ELECTRONIC DEVICE AND CONTROLLING METHOD OF ELECTRONIC DEVICE - A simplified explanation of the abstract

This abstract first appeared for US patent application 20240346312 titled 'ELECTRONIC DEVICE AND CONTROLLING METHOD OF ELECTRONIC DEVICE

The abstract describes an electronic apparatus that stores data related to a neural network model and divides the learning step into multiple steps, including forward propagation, gradient calculation, and derivative calculation. It determines the execution order of these steps, integrates information on sensor usage, allocates data to tensors in memory, and trains the neural network model accordingly.

  • Memory stores data related to a neural network model
  • Processor divides learning step into multiple steps
  • Steps include forward propagation, gradient calculation, and derivative calculation
  • Determines execution order of steps
  • Integrates sensor usage information
  • Allocates data to tensors in memory
  • Trains neural network model based on integrated execution order

Potential Applications: - Artificial intelligence - Machine learning - Data analysis - Pattern recognition - Robotics

Problems Solved: - Efficient training of neural network models - Optimized memory allocation - Improved performance of machine learning algorithms

Benefits: - Faster training process - Enhanced accuracy of neural network models - Reduced memory usage - Increased efficiency in data processing

Commercial Applications: Title: "Optimized Neural Network Training Apparatus for AI Applications" This technology can be used in various industries such as healthcare, finance, autonomous vehicles, and cybersecurity for improving data analysis, predictive modeling, and decision-making processes.
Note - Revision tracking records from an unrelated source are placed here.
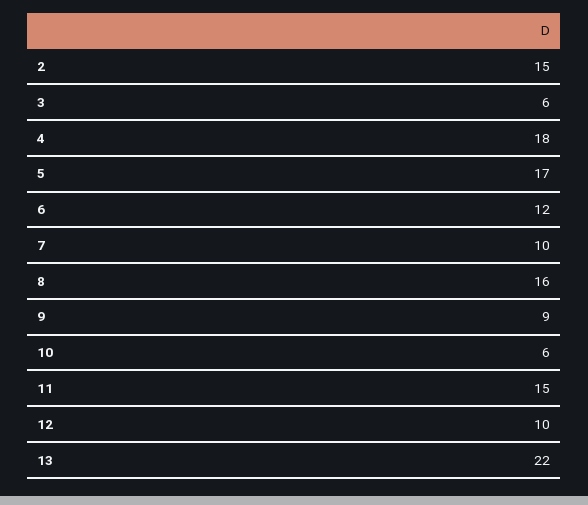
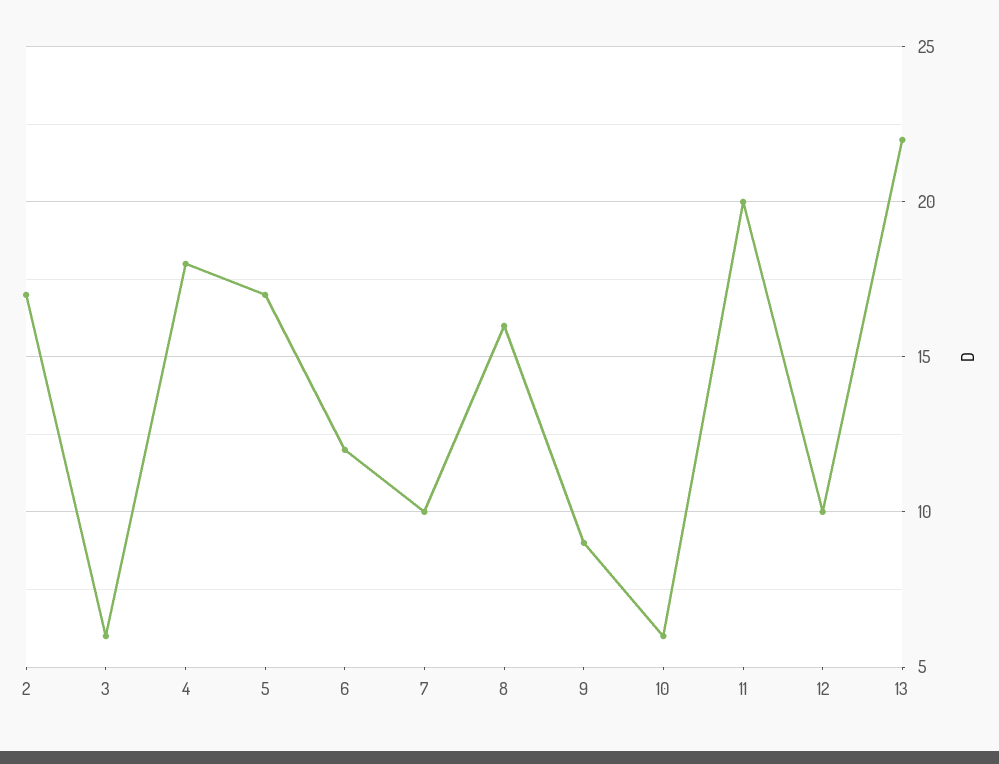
2: 15 -> 17
11: 15 -> 20

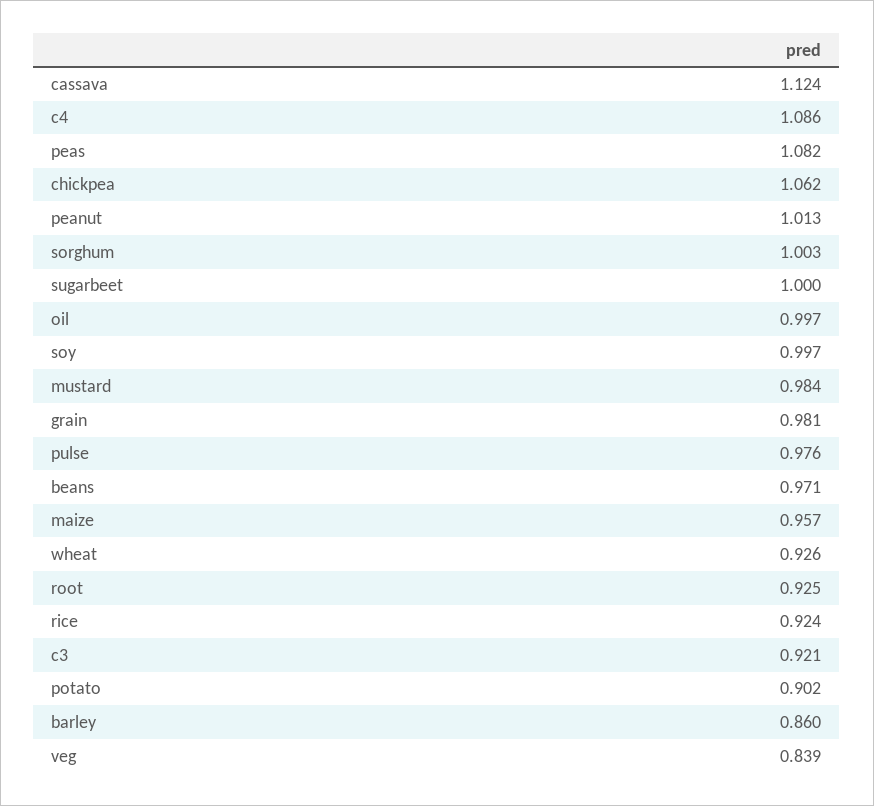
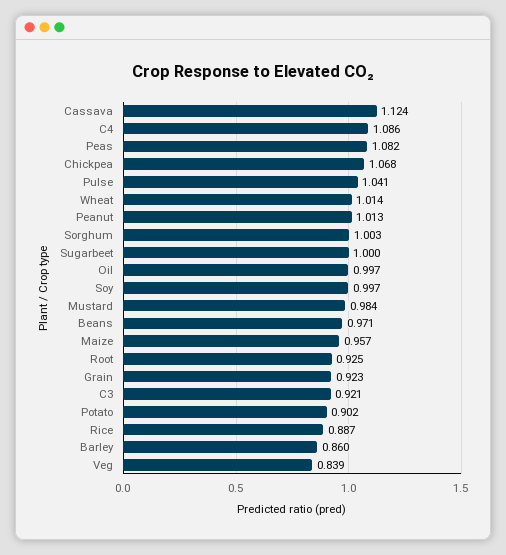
chickpea: 1.062 -> 1.068
grain: 0.981 -> 0.923
pulse: 0.976 -> 1.041
wheat: 0.926 -> 1.014
rice: 0.924 -> 0.887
Prior Art: Researchers can explore prior studies on neural network training methods, memory optimization techniques, and sensor integration in machine learning systems to understand the evolution of this technology.

Frequently Updated Research: Stay updated on advancements in neural network training algorithms, memory management strategies, and sensor utilization in artificial intelligence systems to enhance the performance and efficiency of neural networks.

Questions about Neural Network Training Apparatus: 1. How does the integration of sensor usage information improve the training process of neural network models? 2. What are the potential challenges in allocating data to tensors in memory for training neural networks?


Original Abstract Submitted

an electronic apparatus may include a memory configured to store data related to a neural network model and at least one processor configured to divide a learning step performed through a plurality of layers of the neural network model into a plurality of steps including a forward propagation step, a gradient calculation step, and a derivative calculation step, and determine an execution order of the plurality of steps, obtain first information regarding in which step of a plurality of steps according to the determined execution order a plurality of sensors used in the plurality of layers are used, based on the determined execution order, integrate the determined execution order based on the first information and second information regarding whether tensors used in neighboring layers from among the plurality of layers are able to be shared, allocate the data to the plurality of tensors by minimizing a region of the memory for allocating data corresponding to the plurality of tensors, based on the integrated execution order, and train the neural network model according to the integrated execution order using the plurality of tensors and the data allocated to the plurality of tensors. various other embodiments are possible to be implemented.